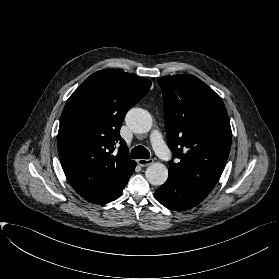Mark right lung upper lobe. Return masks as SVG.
<instances>
[{
  "instance_id": "obj_1",
  "label": "right lung upper lobe",
  "mask_w": 279,
  "mask_h": 279,
  "mask_svg": "<svg viewBox=\"0 0 279 279\" xmlns=\"http://www.w3.org/2000/svg\"><path fill=\"white\" fill-rule=\"evenodd\" d=\"M150 87L146 78L105 69L90 75L67 100L58 131L59 158L72 187L90 203L109 199L132 175L136 162L120 128ZM116 144L118 152L112 154Z\"/></svg>"
}]
</instances>
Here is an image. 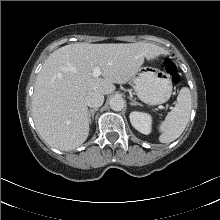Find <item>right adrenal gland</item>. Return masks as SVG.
Here are the masks:
<instances>
[{"label": "right adrenal gland", "instance_id": "obj_1", "mask_svg": "<svg viewBox=\"0 0 220 220\" xmlns=\"http://www.w3.org/2000/svg\"><path fill=\"white\" fill-rule=\"evenodd\" d=\"M98 110V108H93V109H90L89 111H88V119H89V121L90 122H92V119L94 118V113H95V111H97ZM92 118V119H91Z\"/></svg>", "mask_w": 220, "mask_h": 220}]
</instances>
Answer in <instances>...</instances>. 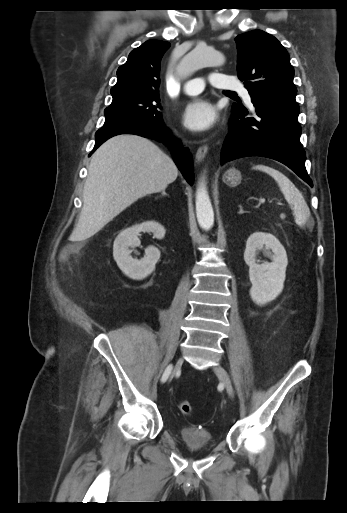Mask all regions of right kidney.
I'll return each instance as SVG.
<instances>
[{
  "label": "right kidney",
  "instance_id": "ca27d5eb",
  "mask_svg": "<svg viewBox=\"0 0 347 513\" xmlns=\"http://www.w3.org/2000/svg\"><path fill=\"white\" fill-rule=\"evenodd\" d=\"M140 232H152L154 237L162 239L165 236L164 227L155 221H146L123 230L115 239L113 245V257L121 271L132 279H144L155 269V264L160 258V251L149 246L145 250V256L134 259L130 254V247L140 245L138 235Z\"/></svg>",
  "mask_w": 347,
  "mask_h": 513
}]
</instances>
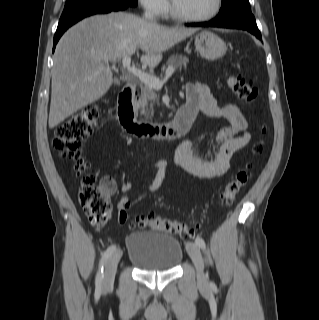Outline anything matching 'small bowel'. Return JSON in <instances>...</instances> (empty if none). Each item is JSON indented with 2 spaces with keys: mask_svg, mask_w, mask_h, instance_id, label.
I'll list each match as a JSON object with an SVG mask.
<instances>
[{
  "mask_svg": "<svg viewBox=\"0 0 319 320\" xmlns=\"http://www.w3.org/2000/svg\"><path fill=\"white\" fill-rule=\"evenodd\" d=\"M188 108L202 111L211 118H224L229 125L221 128L215 137V147L207 152L201 151L190 140L180 141L174 150L175 163L196 178H216L225 174L229 168L231 157L250 142L251 136L247 130V121L238 106L228 104L219 106L211 93L210 88L202 83L188 84L186 86V102ZM152 166L158 172L149 187L150 192L160 189L168 164L164 161H156ZM132 183L123 177L120 180L119 188L122 192L132 189ZM129 200L122 197L117 203L118 213L127 211Z\"/></svg>",
  "mask_w": 319,
  "mask_h": 320,
  "instance_id": "1",
  "label": "small bowel"
}]
</instances>
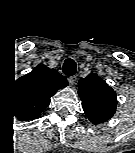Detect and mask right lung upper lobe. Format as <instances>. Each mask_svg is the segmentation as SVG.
Instances as JSON below:
<instances>
[{"mask_svg":"<svg viewBox=\"0 0 135 153\" xmlns=\"http://www.w3.org/2000/svg\"><path fill=\"white\" fill-rule=\"evenodd\" d=\"M16 83L20 115L25 119L38 117L49 105L50 97L68 85L64 76L46 66H37Z\"/></svg>","mask_w":135,"mask_h":153,"instance_id":"right-lung-upper-lobe-1","label":"right lung upper lobe"}]
</instances>
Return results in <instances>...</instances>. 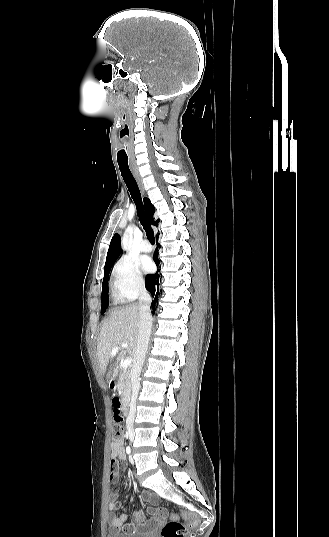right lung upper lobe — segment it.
I'll use <instances>...</instances> for the list:
<instances>
[{"instance_id": "1", "label": "right lung upper lobe", "mask_w": 329, "mask_h": 537, "mask_svg": "<svg viewBox=\"0 0 329 537\" xmlns=\"http://www.w3.org/2000/svg\"><path fill=\"white\" fill-rule=\"evenodd\" d=\"M144 204H145L146 212H147V215H148V218H149V223H151L152 225L157 226L159 220L155 221L153 219V215H154V212H155V207L151 204V202H150V200L148 198H144ZM120 242H121V239H120L119 234H115L112 237V240H111L108 252H107V258H106V263H105L104 270L106 268H108L109 266L113 265L114 262L119 257V255L121 253Z\"/></svg>"}]
</instances>
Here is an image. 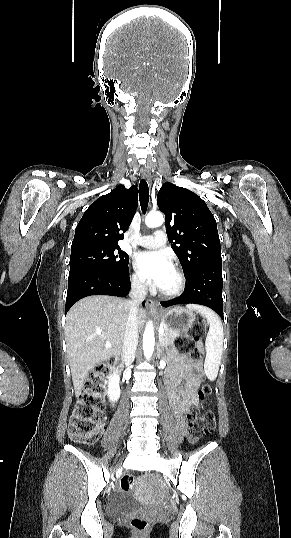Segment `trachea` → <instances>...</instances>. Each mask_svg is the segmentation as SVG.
<instances>
[{"mask_svg": "<svg viewBox=\"0 0 291 538\" xmlns=\"http://www.w3.org/2000/svg\"><path fill=\"white\" fill-rule=\"evenodd\" d=\"M139 200L141 210L143 213H145L149 202V188L145 179H141L139 184Z\"/></svg>", "mask_w": 291, "mask_h": 538, "instance_id": "1", "label": "trachea"}]
</instances>
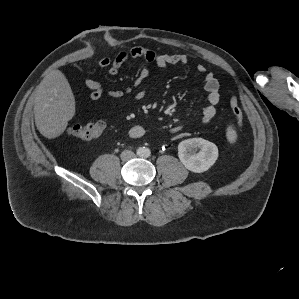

····················

- WRITTEN REQUEST
Could you rewrite the material starting at the line that contains "Outline anything matching" and ending with the line that contains "I'll list each", with "small bowel" replaced by "stomach" and nothing else changed? Omit the pictures from your answer.

- OUTPUT OF THE TASK
Outline anything matching 'stomach'. Return JSON in <instances>...</instances> (empty if none). Each item is JSON indented with 2 spaces with keys: mask_svg, mask_w, mask_h, instance_id, label.
I'll list each match as a JSON object with an SVG mask.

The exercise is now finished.